**TASK DETAILS:**
The answer must consist of every line in the data below that holds the word "IREADY".

**RECORDS FOR THE TASK:**
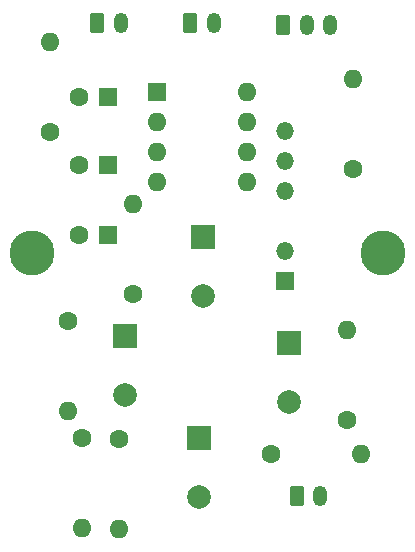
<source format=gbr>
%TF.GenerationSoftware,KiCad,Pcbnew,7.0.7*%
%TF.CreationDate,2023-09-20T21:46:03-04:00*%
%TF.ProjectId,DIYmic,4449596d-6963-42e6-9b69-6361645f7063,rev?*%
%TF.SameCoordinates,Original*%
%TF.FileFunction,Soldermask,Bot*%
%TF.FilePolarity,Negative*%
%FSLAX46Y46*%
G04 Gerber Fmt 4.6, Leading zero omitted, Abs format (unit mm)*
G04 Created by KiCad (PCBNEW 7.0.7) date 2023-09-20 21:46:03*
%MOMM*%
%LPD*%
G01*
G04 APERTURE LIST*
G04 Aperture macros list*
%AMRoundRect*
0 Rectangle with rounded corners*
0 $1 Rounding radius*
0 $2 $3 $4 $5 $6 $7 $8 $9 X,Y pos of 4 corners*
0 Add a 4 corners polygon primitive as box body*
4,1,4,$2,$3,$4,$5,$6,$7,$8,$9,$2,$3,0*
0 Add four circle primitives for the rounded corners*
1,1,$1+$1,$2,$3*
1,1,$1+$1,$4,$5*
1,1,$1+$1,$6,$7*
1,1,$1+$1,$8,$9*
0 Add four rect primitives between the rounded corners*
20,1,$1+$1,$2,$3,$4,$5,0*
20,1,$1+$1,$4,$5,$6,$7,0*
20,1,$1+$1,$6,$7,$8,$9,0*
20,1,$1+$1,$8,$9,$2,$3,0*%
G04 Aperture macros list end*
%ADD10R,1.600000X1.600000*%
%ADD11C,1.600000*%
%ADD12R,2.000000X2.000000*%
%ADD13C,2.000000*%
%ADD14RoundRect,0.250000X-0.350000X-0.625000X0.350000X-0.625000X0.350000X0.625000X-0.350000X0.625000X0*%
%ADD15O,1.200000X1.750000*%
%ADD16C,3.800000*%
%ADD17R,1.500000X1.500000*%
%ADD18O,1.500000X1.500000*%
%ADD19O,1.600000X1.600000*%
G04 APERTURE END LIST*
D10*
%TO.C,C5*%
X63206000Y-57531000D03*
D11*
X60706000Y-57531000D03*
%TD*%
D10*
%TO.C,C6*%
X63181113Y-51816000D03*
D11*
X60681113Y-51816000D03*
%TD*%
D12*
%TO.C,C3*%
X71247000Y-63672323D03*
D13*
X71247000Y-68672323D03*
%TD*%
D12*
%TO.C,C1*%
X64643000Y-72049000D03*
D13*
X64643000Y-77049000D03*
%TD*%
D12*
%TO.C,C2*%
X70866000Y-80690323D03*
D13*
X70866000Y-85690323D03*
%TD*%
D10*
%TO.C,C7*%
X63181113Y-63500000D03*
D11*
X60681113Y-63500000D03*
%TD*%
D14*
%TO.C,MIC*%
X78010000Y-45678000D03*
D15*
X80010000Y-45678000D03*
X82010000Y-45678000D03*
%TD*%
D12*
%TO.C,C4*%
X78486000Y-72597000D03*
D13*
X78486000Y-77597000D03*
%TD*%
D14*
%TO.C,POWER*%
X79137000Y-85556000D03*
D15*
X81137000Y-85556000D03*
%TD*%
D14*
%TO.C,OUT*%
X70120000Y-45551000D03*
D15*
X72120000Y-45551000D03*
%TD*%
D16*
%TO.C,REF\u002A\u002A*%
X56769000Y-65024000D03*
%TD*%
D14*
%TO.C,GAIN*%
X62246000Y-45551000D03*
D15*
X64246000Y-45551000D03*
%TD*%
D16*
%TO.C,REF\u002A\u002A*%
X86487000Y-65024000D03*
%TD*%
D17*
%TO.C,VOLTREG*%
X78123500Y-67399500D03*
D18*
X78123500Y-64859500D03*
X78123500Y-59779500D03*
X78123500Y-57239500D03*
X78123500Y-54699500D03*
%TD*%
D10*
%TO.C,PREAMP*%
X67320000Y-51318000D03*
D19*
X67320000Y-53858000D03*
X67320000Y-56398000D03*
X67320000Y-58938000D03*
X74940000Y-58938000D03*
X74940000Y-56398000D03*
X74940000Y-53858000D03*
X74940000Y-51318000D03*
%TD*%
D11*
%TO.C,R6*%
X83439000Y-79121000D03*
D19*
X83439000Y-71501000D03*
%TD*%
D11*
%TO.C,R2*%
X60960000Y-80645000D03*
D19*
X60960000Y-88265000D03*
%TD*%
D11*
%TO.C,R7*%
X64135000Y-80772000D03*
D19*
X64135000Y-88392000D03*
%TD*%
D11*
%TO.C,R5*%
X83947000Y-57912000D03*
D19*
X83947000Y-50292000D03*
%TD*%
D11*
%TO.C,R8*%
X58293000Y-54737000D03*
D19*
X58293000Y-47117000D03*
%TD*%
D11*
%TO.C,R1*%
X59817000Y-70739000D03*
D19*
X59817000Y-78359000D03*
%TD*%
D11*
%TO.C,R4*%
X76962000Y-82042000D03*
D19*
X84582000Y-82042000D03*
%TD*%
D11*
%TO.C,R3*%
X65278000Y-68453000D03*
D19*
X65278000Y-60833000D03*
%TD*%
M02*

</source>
--
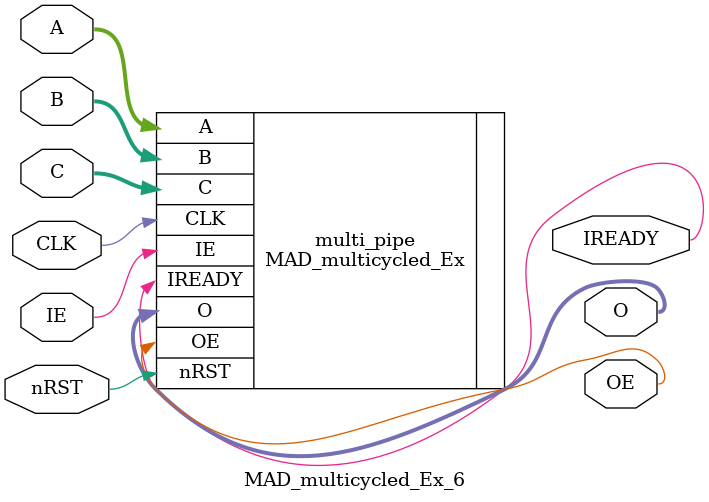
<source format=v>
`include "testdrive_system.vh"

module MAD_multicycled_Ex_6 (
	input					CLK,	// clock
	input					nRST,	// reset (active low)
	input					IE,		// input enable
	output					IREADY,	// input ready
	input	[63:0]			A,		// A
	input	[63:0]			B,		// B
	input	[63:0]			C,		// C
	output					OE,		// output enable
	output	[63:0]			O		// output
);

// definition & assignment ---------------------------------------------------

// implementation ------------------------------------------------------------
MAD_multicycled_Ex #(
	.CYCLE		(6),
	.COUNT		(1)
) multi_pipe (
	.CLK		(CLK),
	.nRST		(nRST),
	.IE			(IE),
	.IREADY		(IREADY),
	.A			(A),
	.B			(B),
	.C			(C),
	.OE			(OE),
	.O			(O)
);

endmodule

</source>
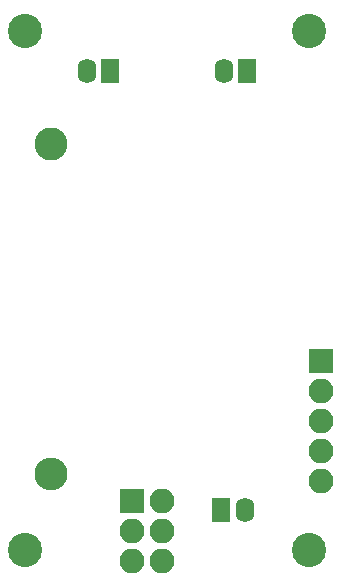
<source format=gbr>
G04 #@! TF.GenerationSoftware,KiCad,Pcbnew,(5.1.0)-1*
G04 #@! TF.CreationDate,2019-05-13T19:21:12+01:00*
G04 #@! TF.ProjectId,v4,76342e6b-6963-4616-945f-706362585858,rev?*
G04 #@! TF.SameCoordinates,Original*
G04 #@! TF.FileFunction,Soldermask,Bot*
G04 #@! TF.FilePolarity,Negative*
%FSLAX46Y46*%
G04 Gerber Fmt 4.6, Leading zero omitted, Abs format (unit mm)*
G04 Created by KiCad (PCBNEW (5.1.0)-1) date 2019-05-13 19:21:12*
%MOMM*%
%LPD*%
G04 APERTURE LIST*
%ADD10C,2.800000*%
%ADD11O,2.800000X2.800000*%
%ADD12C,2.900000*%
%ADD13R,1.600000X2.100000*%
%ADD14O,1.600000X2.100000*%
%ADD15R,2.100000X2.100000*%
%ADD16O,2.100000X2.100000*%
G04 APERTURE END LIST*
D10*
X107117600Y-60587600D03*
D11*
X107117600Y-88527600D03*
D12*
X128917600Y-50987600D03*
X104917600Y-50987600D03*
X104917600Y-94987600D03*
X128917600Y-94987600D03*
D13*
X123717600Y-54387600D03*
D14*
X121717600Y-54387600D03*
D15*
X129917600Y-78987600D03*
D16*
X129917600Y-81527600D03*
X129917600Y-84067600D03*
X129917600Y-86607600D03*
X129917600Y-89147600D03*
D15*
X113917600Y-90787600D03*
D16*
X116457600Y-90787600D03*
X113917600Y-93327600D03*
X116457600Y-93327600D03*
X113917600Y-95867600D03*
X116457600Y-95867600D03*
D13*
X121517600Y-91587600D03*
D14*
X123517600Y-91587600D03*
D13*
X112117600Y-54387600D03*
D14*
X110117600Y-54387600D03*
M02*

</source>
==
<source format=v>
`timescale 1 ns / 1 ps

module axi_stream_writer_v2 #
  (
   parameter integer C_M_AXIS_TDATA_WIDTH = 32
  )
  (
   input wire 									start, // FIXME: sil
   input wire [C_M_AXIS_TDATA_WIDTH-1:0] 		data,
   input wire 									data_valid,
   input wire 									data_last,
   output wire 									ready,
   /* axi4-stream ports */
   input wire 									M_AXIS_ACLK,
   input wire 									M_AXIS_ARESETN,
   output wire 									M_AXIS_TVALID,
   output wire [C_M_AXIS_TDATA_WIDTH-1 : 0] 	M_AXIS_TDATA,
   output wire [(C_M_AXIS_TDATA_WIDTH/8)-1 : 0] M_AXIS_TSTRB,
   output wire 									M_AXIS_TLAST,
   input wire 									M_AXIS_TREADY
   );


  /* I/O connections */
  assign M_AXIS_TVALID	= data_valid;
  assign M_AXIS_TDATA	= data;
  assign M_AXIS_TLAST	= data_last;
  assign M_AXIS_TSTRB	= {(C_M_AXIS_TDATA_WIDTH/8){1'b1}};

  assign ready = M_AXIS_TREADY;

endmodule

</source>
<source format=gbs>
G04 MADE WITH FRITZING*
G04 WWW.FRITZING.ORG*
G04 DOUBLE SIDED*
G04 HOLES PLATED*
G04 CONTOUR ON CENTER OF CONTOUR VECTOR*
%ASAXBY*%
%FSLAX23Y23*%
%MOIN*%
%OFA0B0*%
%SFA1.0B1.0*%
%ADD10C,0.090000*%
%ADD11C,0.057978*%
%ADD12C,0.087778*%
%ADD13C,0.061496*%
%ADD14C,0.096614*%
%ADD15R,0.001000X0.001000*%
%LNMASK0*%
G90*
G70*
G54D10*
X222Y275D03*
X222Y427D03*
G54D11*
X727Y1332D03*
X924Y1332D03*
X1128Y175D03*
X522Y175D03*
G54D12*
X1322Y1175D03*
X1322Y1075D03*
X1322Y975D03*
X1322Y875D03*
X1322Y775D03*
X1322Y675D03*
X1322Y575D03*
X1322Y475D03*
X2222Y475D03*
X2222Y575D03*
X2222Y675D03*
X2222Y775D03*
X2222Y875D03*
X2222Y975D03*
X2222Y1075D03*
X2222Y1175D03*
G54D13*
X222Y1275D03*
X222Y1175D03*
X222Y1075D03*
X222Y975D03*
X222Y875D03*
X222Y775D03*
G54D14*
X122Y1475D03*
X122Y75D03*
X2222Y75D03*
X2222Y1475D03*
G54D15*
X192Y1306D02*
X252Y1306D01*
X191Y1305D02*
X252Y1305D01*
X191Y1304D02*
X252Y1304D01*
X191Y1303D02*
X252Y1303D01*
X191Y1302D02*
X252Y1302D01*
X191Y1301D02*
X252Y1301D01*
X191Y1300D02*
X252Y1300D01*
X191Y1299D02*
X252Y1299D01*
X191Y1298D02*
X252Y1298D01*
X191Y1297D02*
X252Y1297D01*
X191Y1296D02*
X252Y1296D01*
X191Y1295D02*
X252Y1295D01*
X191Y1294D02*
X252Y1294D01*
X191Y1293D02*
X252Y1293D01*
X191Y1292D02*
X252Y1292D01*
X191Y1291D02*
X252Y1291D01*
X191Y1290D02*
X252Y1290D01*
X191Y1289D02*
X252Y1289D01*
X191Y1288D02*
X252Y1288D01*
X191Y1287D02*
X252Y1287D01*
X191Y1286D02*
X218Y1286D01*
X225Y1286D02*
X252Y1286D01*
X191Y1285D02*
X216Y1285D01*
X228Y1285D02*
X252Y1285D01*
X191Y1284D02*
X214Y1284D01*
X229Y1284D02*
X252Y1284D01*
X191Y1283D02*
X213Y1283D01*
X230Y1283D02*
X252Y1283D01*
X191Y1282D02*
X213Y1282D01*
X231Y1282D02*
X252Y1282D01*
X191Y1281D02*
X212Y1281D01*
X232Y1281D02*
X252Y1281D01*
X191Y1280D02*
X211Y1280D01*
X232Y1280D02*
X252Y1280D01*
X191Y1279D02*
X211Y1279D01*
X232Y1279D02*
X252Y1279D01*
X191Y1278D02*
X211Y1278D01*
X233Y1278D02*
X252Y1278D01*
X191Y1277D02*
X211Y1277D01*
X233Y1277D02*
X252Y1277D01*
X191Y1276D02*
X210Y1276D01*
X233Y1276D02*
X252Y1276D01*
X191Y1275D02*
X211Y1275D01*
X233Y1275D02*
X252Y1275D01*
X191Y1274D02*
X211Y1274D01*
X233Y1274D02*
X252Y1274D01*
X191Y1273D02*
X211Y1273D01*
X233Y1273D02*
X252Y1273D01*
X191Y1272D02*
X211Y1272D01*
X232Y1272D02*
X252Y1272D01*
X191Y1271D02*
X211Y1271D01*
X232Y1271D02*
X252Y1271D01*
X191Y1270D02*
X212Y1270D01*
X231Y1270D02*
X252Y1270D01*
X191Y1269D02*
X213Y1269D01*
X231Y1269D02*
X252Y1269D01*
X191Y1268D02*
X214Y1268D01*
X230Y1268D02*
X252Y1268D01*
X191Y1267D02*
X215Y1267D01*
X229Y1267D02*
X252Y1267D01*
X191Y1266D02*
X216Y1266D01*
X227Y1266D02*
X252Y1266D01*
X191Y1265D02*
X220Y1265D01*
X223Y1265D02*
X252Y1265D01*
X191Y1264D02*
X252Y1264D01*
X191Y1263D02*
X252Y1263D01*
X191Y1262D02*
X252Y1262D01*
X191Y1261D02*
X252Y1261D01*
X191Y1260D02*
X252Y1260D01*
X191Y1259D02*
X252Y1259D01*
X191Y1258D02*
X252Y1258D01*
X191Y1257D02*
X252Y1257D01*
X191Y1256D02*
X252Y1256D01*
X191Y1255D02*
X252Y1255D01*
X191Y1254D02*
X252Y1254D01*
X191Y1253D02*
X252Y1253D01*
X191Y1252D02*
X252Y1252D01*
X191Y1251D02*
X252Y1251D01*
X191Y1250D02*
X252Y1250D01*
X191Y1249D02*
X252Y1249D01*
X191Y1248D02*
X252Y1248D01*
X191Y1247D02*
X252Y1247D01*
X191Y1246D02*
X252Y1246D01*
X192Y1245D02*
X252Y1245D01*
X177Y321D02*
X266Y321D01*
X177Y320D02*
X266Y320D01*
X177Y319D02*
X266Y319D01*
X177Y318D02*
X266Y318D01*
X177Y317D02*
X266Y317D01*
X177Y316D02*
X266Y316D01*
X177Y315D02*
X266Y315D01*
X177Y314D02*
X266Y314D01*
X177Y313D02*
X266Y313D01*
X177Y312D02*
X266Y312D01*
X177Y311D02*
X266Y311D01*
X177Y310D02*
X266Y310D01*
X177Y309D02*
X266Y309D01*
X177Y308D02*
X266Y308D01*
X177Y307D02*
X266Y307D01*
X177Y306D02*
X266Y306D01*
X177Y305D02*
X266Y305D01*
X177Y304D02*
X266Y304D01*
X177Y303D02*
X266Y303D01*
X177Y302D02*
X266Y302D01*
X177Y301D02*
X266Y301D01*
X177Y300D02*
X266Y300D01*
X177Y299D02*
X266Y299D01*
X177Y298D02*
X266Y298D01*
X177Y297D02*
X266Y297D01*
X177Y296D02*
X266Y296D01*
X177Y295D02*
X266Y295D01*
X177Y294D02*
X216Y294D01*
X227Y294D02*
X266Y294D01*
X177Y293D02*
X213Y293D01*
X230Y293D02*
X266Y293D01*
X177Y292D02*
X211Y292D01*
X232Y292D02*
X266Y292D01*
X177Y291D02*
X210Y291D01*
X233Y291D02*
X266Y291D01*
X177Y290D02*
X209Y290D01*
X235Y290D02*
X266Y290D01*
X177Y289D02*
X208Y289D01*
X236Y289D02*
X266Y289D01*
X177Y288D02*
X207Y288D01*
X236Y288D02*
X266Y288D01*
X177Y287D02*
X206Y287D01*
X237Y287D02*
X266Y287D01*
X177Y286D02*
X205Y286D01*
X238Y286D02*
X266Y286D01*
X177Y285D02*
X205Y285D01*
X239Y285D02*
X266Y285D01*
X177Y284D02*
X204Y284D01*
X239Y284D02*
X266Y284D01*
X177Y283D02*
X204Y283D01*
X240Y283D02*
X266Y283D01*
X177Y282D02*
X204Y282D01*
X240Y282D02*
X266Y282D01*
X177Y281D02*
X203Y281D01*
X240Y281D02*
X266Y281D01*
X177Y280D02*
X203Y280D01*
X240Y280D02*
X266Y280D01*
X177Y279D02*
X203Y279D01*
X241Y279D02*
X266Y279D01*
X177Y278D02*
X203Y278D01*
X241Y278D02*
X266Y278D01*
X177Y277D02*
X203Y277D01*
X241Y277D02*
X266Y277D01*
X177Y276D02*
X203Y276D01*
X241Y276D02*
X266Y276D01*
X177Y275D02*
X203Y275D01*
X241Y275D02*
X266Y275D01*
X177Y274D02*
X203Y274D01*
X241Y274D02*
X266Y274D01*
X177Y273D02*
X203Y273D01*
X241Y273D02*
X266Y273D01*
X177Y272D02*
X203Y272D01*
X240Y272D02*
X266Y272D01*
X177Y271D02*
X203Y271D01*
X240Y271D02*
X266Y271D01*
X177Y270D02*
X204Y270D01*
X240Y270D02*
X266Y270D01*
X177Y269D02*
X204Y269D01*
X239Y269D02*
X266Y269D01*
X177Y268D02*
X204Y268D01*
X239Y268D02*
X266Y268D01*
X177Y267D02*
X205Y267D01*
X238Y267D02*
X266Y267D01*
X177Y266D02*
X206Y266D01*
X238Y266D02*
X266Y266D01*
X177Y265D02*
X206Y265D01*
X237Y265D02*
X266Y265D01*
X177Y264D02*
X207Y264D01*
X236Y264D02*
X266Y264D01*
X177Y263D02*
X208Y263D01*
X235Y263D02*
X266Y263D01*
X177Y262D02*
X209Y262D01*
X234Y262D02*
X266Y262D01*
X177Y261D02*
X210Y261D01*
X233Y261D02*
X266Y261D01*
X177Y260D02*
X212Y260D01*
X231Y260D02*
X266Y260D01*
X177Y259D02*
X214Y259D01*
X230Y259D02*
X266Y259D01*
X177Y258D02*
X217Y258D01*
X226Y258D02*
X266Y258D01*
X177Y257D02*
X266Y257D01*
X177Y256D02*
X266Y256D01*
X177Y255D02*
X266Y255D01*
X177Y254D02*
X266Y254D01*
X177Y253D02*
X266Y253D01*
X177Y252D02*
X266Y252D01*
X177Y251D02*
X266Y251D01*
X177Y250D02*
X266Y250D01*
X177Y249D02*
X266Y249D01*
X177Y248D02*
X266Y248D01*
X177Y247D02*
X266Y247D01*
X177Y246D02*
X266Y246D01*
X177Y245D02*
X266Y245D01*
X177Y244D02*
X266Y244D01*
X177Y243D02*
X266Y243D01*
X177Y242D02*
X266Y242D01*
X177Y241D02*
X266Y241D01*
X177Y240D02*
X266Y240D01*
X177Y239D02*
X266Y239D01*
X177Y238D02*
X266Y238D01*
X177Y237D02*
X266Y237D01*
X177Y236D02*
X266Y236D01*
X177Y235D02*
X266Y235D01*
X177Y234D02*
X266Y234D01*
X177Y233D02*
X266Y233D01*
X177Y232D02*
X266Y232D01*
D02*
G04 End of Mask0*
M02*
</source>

**OUTPUT:**
	output					IREADY,	// input ready
	.IREADY		(IREADY),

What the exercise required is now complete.